Problem to solve: Exactly the lines from the one containing "font-weight: bold ->" through the end of the records must be reproduced; leave out all pictures.

Task data:
* * * * * * *
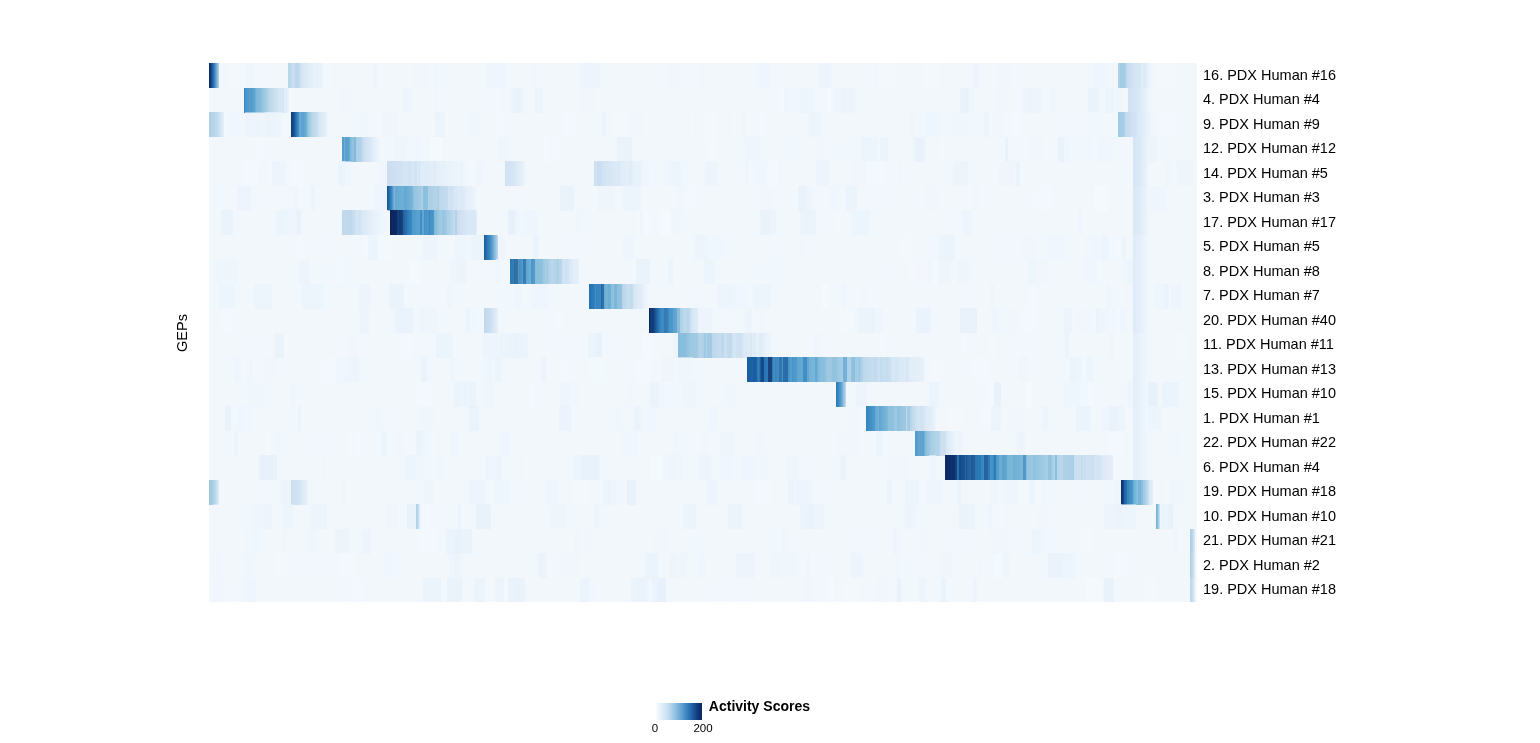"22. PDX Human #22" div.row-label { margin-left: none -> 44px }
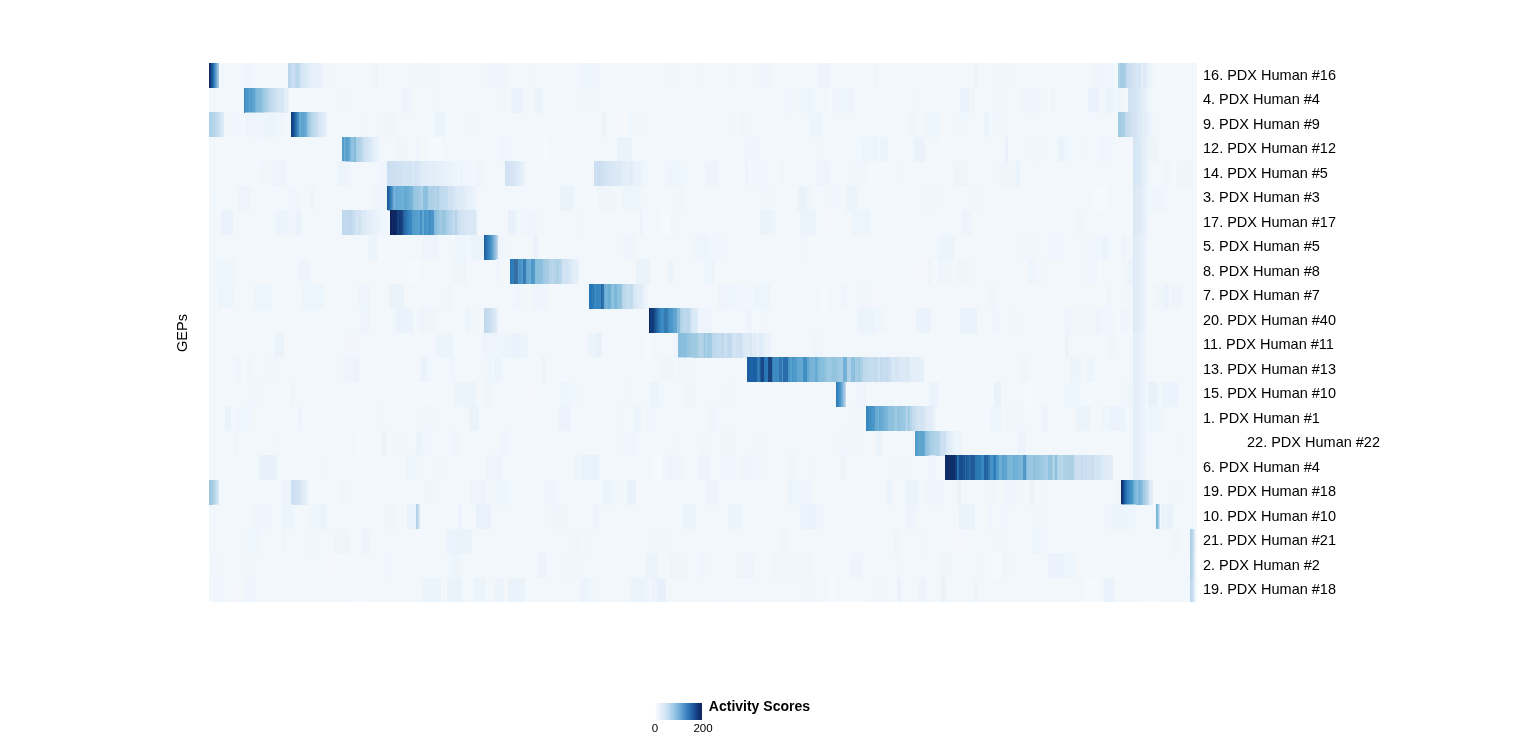"Cells" div { html: none -> <div>Cells</div> }
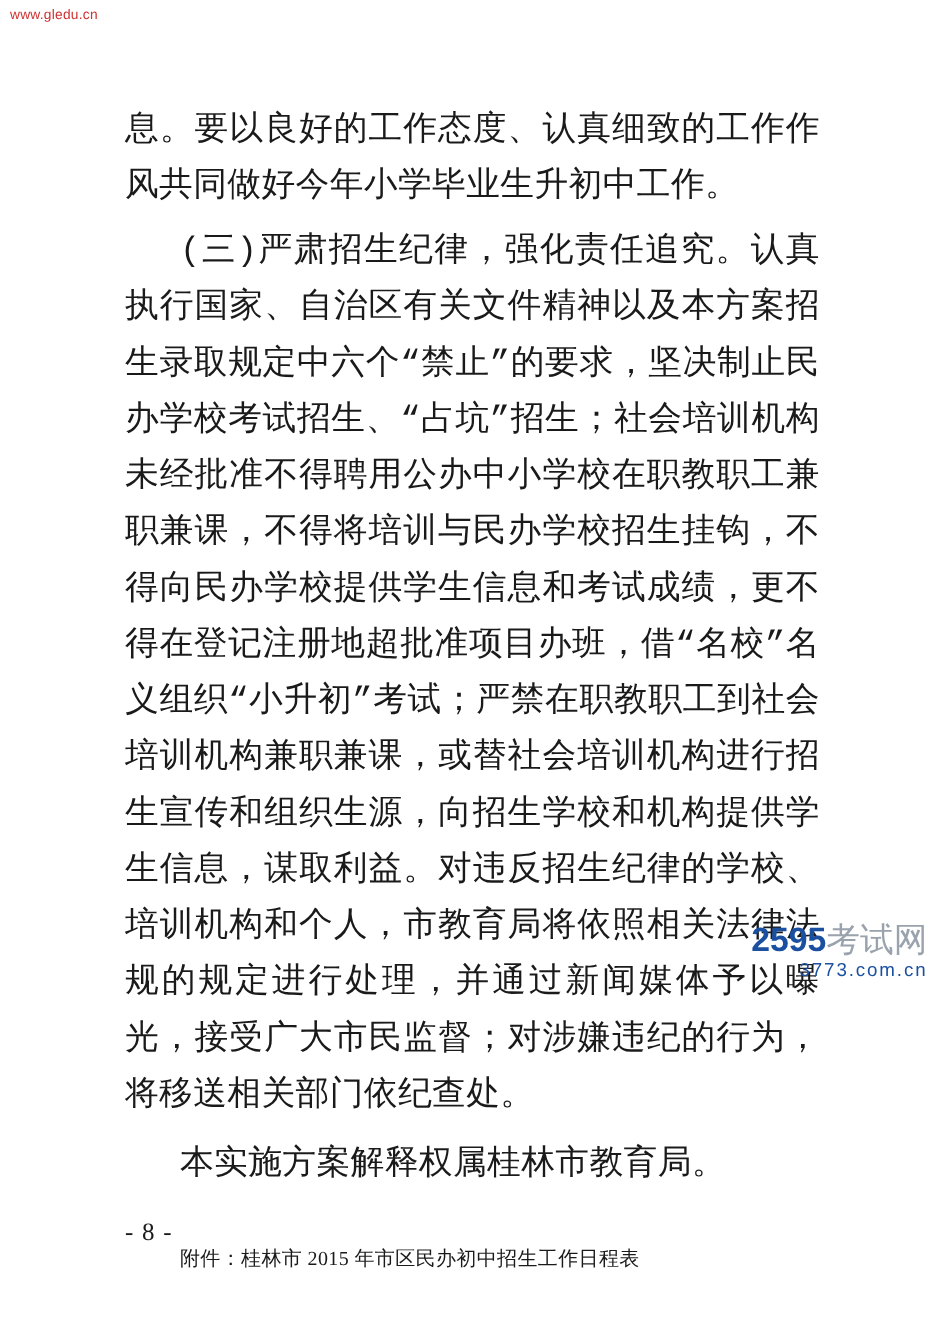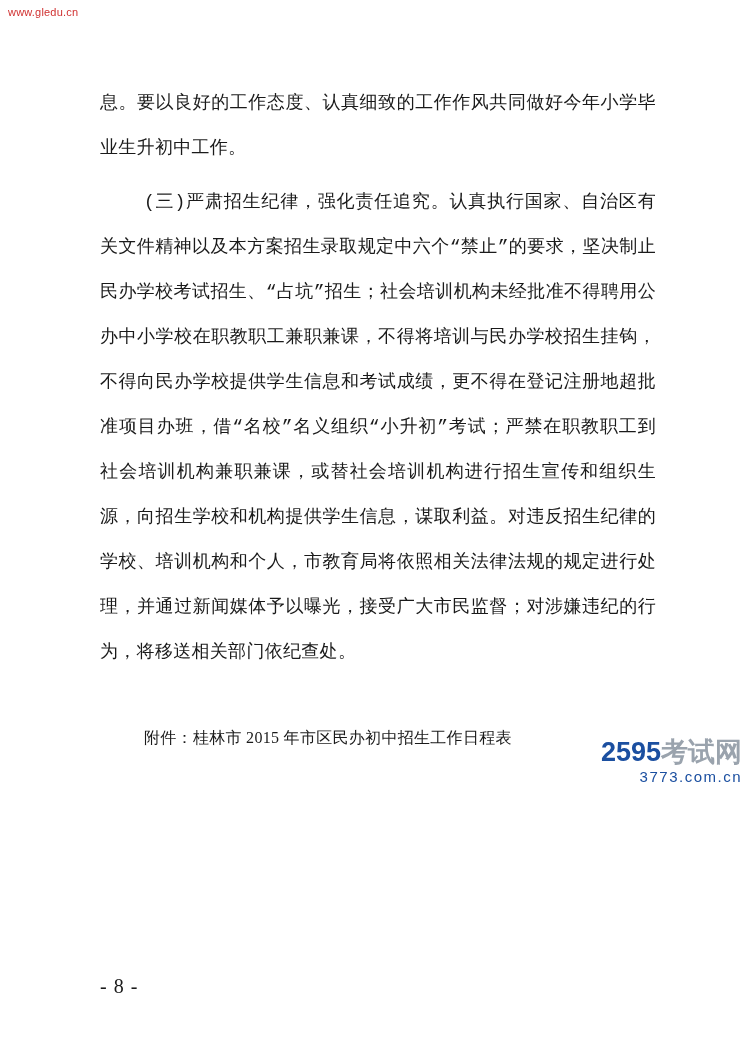"息。要以良好的工作态度、认真细致的工作作风共同做好今年小学毕业生升初中工作。" .para { font-size: 18px -> 27px }
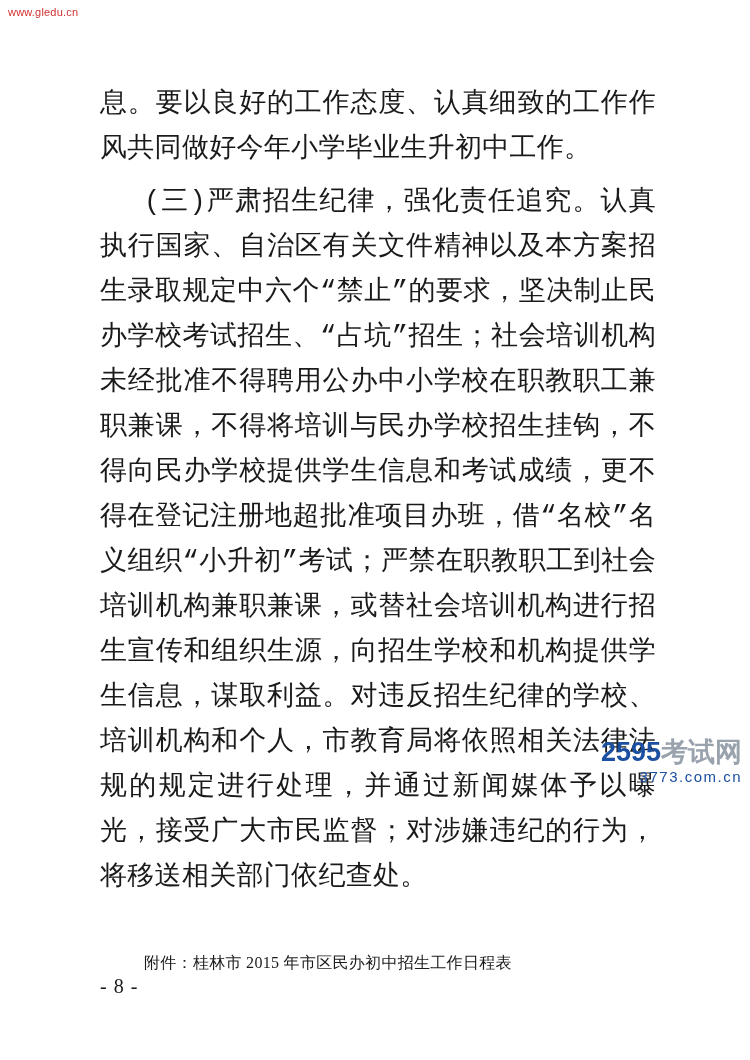"考试网" .wm-main .grey { font-weight: bold -> normal }
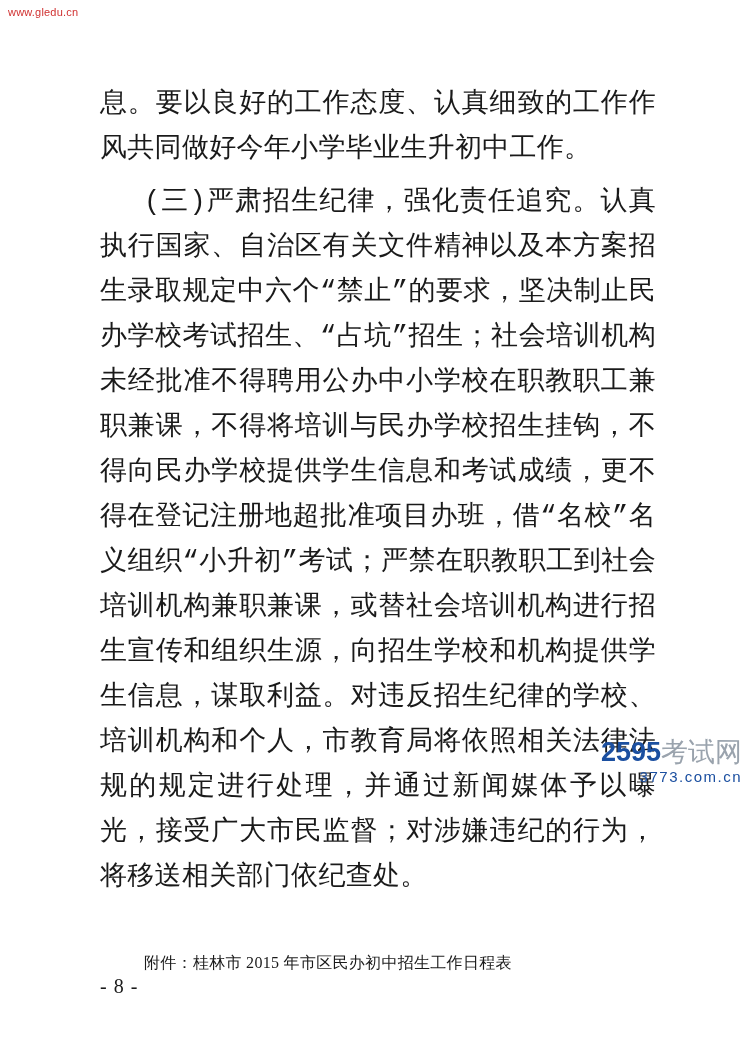"本实施方案解释权属桂林市教育局。" p.para { html: none -> <p>本实施方案解释权属桂林市教育局。</p> }
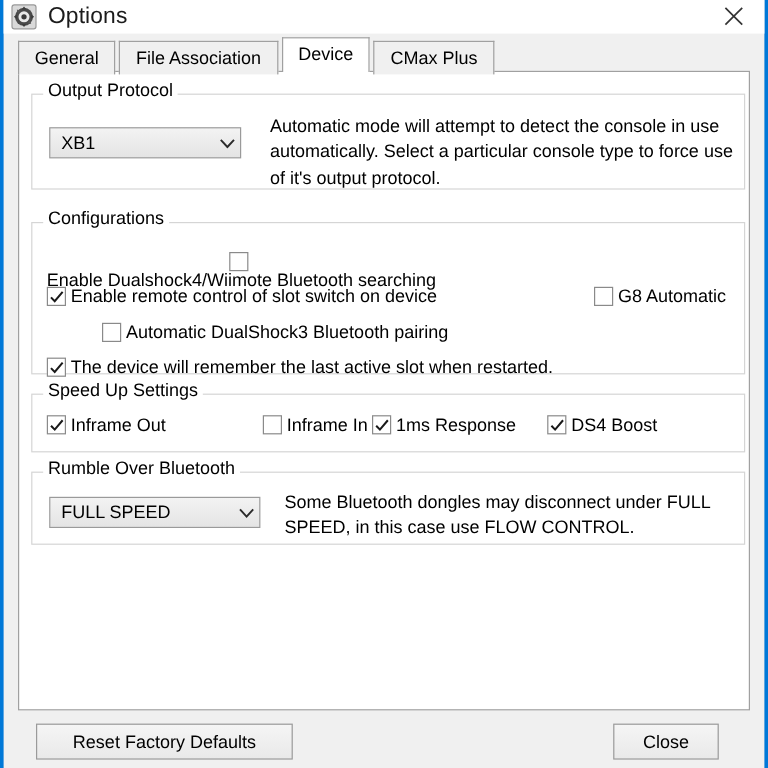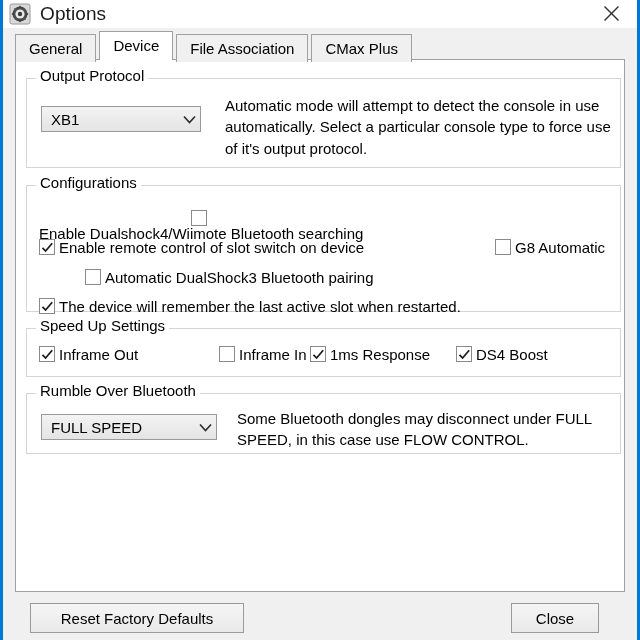"Device" div.tab { order: before "File Association" -> after "File Association" }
* * * * * * *
Solved exercise:
"考试网" .wm-main .grey { font-weight: bold -> normal }
"本实施方案解释权属桂林市教育局。" p.para { html: none -> <p>本实施方案解释权属桂林市教育局。</p> }
"Device" div.tab { order: before "File Association" -> after "File Association" }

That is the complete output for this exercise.